---------- Supplied material

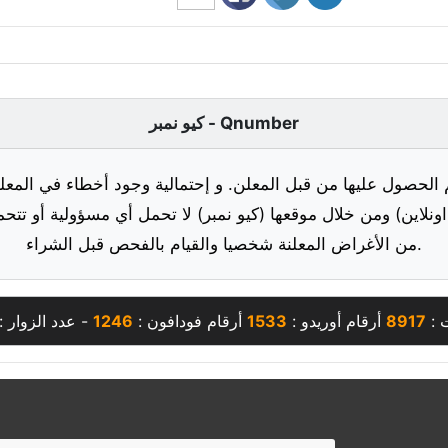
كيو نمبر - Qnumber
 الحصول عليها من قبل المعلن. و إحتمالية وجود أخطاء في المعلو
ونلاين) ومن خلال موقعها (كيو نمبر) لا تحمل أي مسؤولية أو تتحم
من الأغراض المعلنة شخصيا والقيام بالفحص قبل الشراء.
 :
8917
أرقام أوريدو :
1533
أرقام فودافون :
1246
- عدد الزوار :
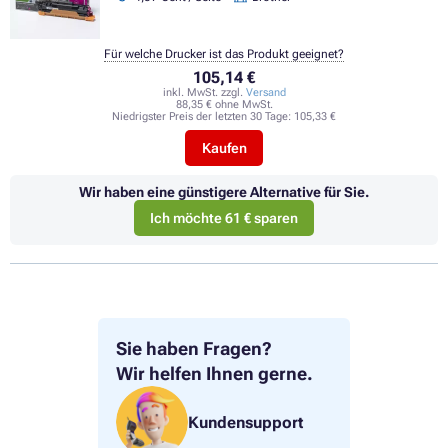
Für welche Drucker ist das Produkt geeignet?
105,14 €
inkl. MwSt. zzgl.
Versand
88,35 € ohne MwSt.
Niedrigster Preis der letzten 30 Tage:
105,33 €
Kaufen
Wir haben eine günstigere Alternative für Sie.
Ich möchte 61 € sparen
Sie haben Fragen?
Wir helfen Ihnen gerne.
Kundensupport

--------------------
---------- Supplied material

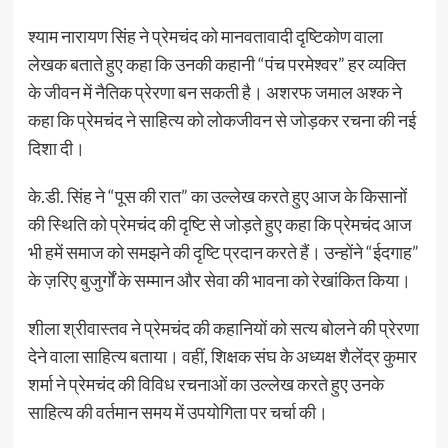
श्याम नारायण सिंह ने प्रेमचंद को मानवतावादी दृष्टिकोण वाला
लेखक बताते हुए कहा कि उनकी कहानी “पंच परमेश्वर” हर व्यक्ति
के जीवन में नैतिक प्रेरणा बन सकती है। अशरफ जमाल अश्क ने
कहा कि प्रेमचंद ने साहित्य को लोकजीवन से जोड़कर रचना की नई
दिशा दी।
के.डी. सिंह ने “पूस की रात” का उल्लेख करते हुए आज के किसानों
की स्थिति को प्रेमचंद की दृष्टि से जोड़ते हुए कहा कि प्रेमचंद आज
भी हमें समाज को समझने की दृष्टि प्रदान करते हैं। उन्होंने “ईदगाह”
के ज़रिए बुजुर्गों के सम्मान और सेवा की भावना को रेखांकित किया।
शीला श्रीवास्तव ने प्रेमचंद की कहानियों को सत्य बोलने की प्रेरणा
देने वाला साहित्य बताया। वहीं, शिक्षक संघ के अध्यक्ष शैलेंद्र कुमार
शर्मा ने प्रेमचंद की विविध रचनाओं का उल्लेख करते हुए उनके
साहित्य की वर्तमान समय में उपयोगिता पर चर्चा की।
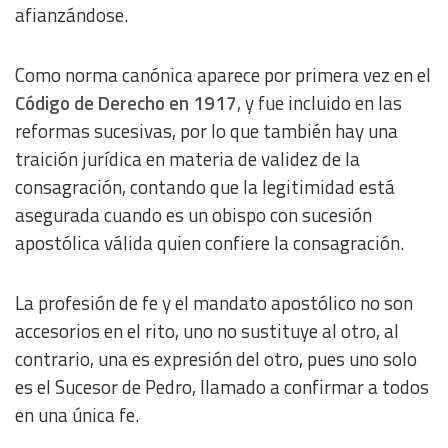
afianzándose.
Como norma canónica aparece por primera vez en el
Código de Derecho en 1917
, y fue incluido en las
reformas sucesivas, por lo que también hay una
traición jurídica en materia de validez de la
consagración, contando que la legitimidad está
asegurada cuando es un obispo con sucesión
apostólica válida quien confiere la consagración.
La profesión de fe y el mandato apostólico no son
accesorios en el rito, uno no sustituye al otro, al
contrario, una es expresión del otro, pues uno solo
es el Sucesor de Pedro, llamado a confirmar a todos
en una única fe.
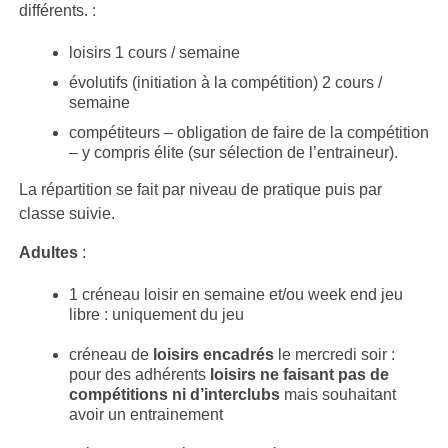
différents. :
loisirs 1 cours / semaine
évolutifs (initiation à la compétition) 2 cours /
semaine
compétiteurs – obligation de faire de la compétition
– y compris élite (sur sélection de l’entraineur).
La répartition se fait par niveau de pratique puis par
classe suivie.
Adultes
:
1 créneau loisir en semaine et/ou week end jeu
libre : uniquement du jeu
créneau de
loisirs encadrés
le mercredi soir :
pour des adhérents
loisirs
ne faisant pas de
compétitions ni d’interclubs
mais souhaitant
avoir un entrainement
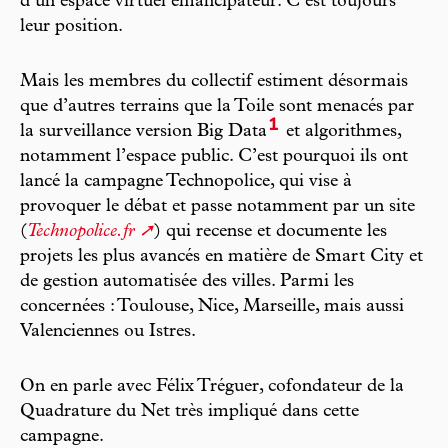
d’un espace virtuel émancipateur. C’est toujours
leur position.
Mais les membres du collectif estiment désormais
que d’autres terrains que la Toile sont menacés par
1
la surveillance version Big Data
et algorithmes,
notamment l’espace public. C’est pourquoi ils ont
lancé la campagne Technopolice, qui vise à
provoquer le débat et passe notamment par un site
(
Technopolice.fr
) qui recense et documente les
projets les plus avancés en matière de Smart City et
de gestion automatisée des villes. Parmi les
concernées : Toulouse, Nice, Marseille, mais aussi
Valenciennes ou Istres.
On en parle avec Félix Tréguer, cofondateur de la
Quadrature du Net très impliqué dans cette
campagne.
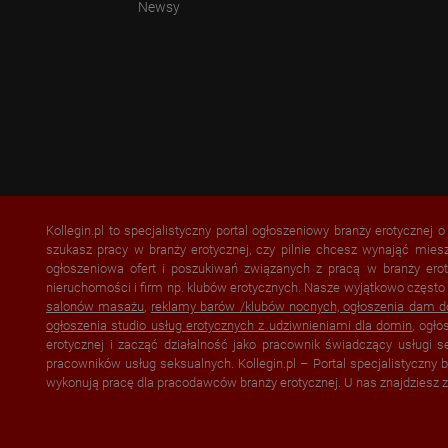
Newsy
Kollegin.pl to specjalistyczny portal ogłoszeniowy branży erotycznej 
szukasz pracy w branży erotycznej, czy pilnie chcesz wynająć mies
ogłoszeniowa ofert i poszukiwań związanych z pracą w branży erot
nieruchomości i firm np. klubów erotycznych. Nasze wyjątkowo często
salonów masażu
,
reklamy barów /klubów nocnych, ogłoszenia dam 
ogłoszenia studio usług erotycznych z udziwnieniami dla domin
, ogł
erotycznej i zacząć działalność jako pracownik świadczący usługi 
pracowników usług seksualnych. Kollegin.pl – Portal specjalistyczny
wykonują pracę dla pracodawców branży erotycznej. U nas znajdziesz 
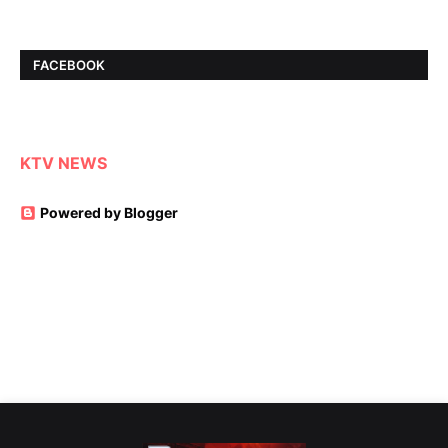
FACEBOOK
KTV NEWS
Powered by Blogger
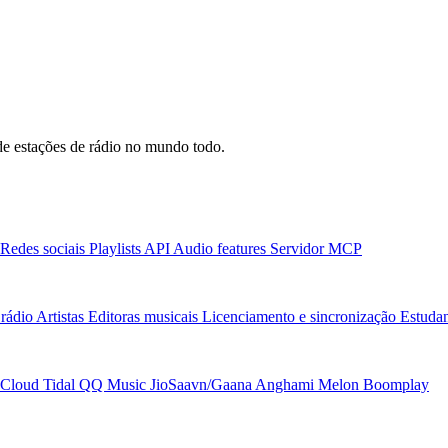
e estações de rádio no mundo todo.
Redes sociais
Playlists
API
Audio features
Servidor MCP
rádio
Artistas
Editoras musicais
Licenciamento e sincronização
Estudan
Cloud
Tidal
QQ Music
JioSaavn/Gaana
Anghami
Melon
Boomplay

--------------------

■ **Task prompt**
Reproduce the lines above verbatim, beginning with the line that contains "Für welche Drucker ist das Produkt geeignet?" and ending after the line that contains "Kundensupport".

■ **Finished exercise**
Für welche Drucker ist das Produkt geeignet?
105,14 €
inkl. MwSt. zzgl.
Versand
88,35 € ohne MwSt.
Niedrigster Preis der letzten 30 Tage:
105,33 €
Kaufen
Wir haben eine günstigere Alternative für Sie.
Ich möchte 61 € sparen
Sie haben Fragen?
Wir helfen Ihnen gerne.
Kundensupport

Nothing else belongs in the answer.